This approach works for me because I don’t like a needlessly rigid approach that follows arbitrary rules put in place by financial experts as wide-sweeping advice that everyone should follow. I’ve said it before, but personal finance is PERSONAL, which is why it’s ridiculous to assign rules to spending that are the same for everyone in every situation.
Budgeting Rules: The 50-30-20 Rule and Why I Don’t Like It
For example, I am not a fan of the 50/20/30 budget rule. If you’re not familiar with it, the 50/30/20 budget rule dictates you divide your after-tax income and allocated it to spend 50% on needs, 30% on wants, and 20% on savings. While I think it’s a perfectly fine guideline if you have no idea what to do with your money– overall, I think it’s kind of terrible for a few reasons.
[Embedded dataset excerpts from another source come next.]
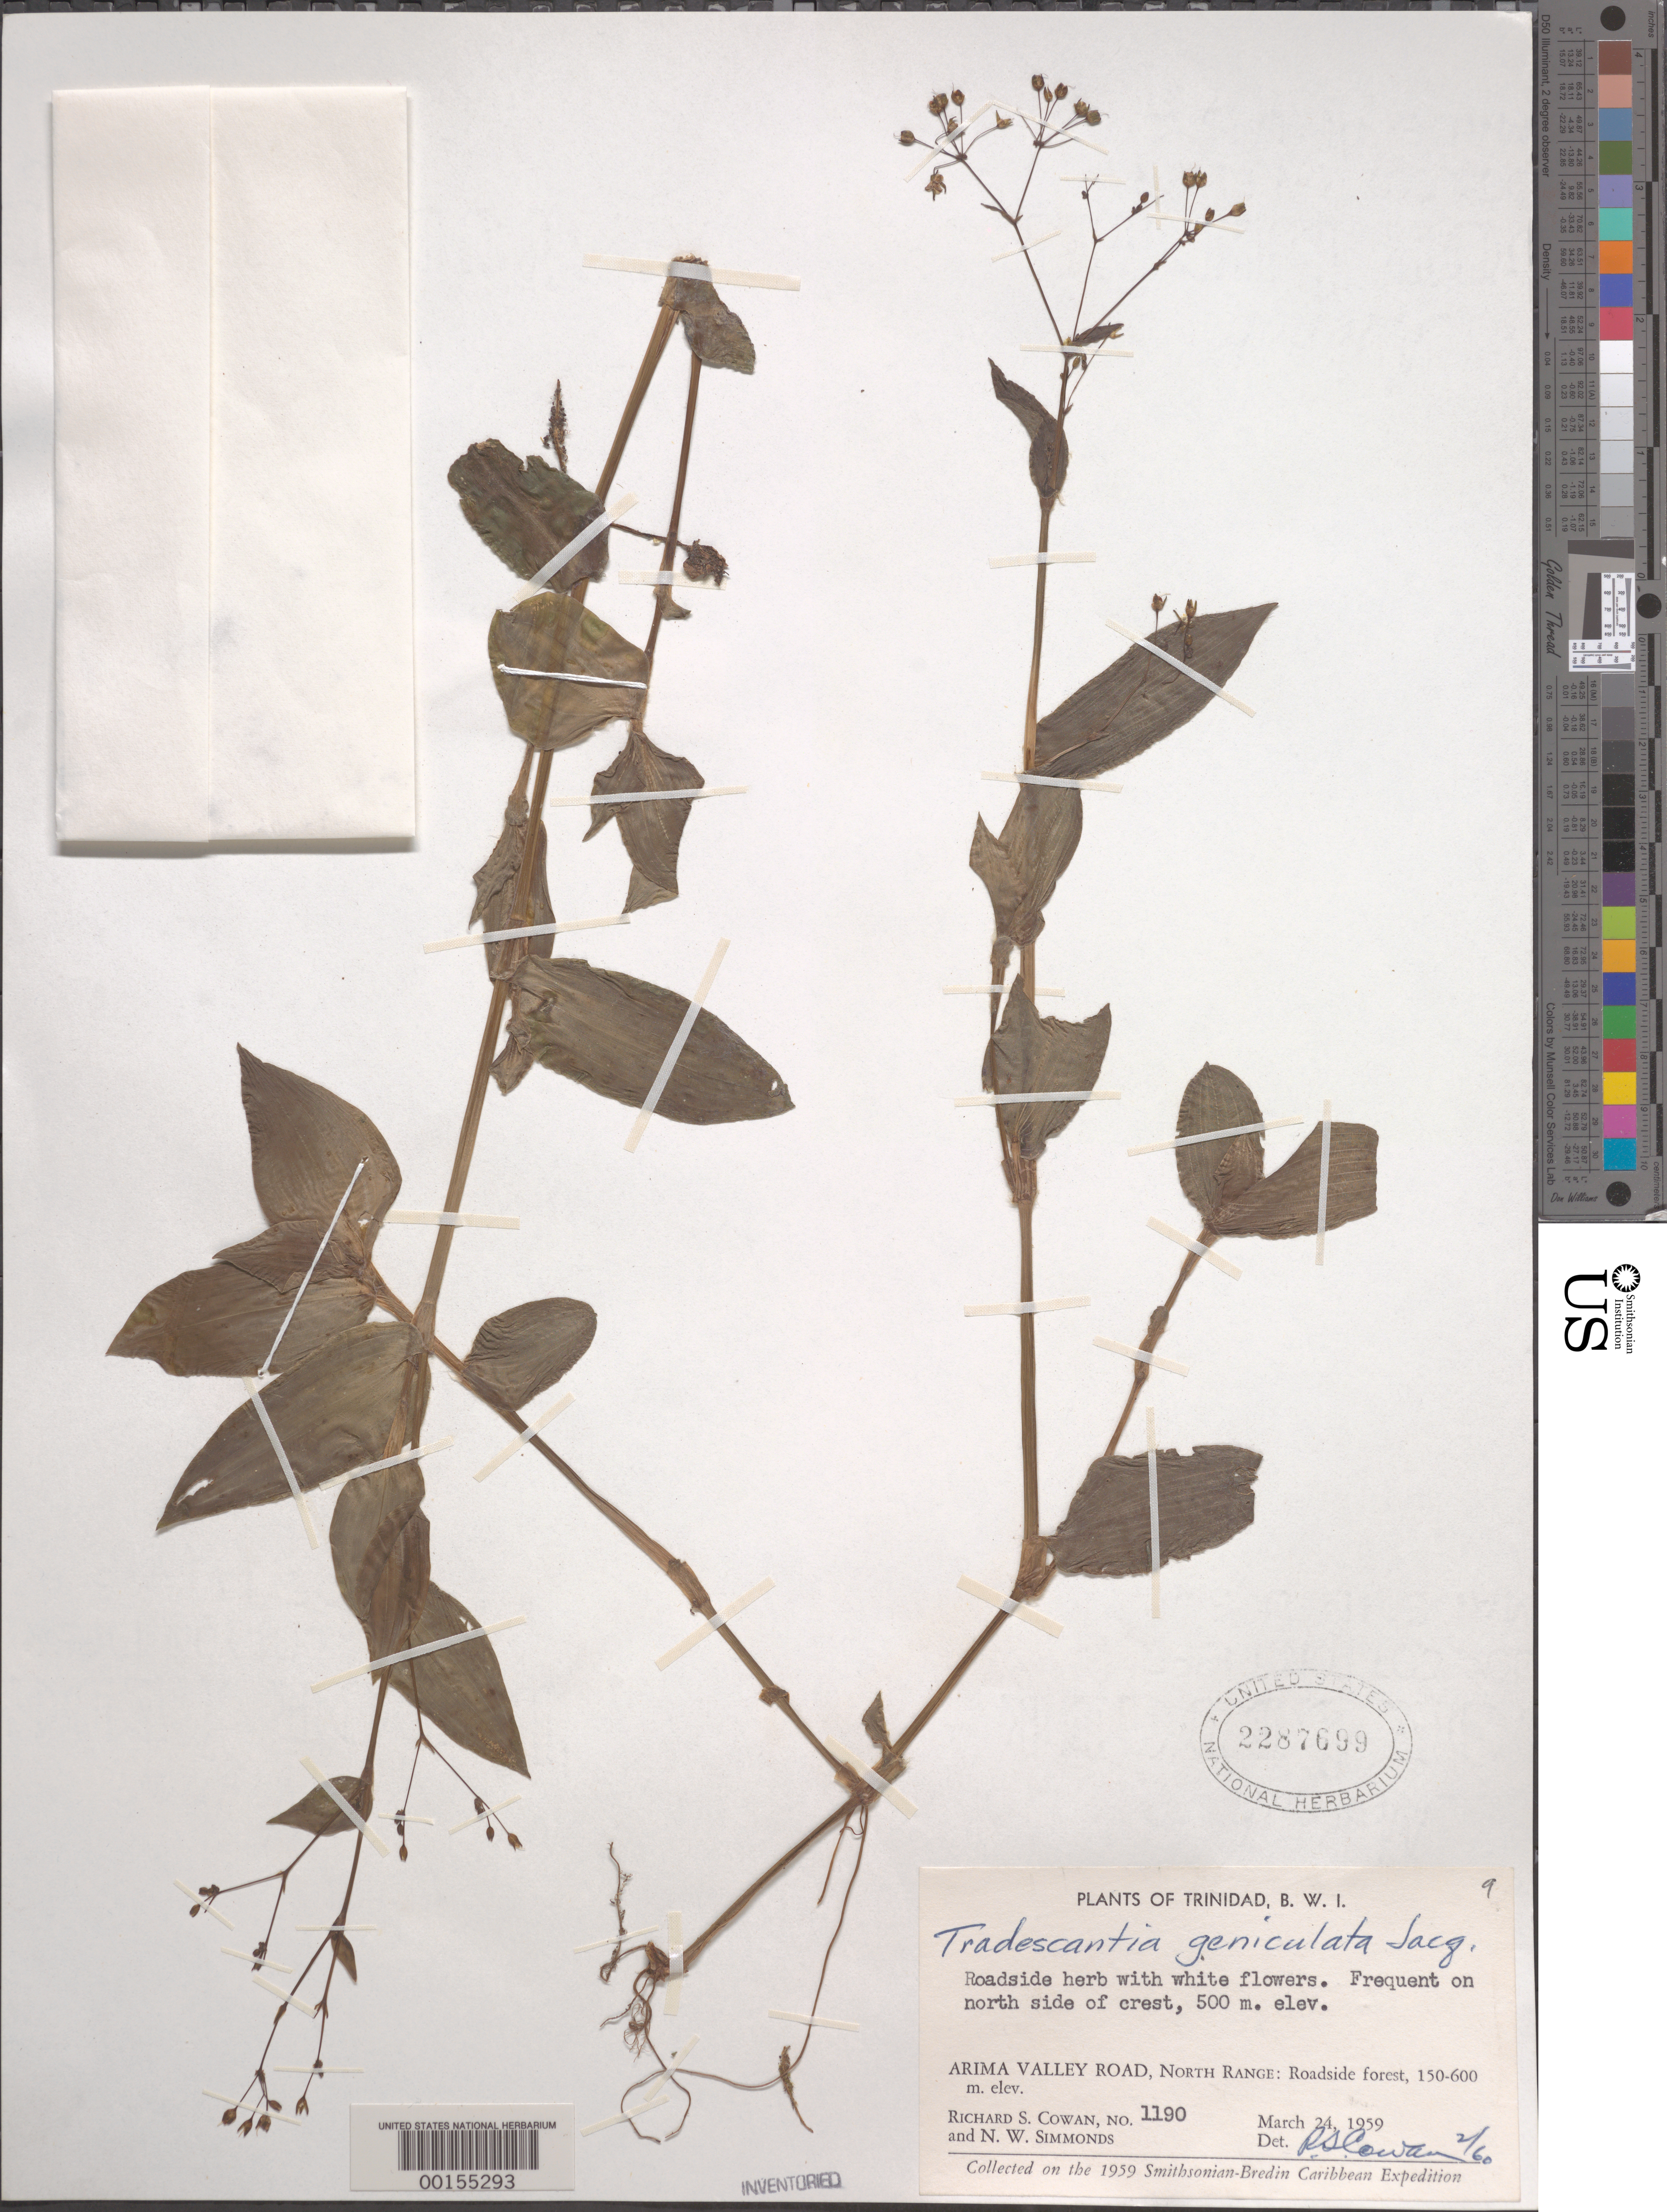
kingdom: Plantae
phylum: Tracheophyta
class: Liliopsida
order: Commelinales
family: Commelinaceae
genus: Gibasis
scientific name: Gibasis geniculata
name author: (Jacq.) Rohweder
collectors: R. S. Cowan & N. W. Simmonds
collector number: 1190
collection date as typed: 24 Mar 1959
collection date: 1959-03-24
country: Trinidad and Tobago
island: Trinidad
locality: Arima Valley road, North Range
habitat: North side of crest, roadside forest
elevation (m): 500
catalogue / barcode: US 2287699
First– it’s not a good rule for building wealth because it incorporates lifestyle inflation into the rule. If you’re focusing on spending percentages, then that means every time you get a raise, you spend more because your budget is based on percentages, not an actual dollar amount.
Secondly, unless you make a crap ton of money, saving 20% of your income is never going to make you wealthy, but you MIGHT be able to retire someday once you hit your 60’s.
I, personally, would prefer to retire before then.
Another reason I don’t like this budget rule is it doesn’t account for at all what your priorities are. My priorities include retiring early someday. I can’t do that by saving 20%, I need to be saving as close to 50% as possible, and even more if I can.
Perhaps your priorities are that you want to travel more so you may skimp on your housing costs and put more into the “want” category so you can spend more on traveling.
It’s just kind of silly to assume that a budget that works for me will work for someone else. Which is why the values-based budgeting is something I’m a big fan of. It’s an extremely personalized way of managing your money which makes it easier to stick to because you’re focusing on the things that matter most to you.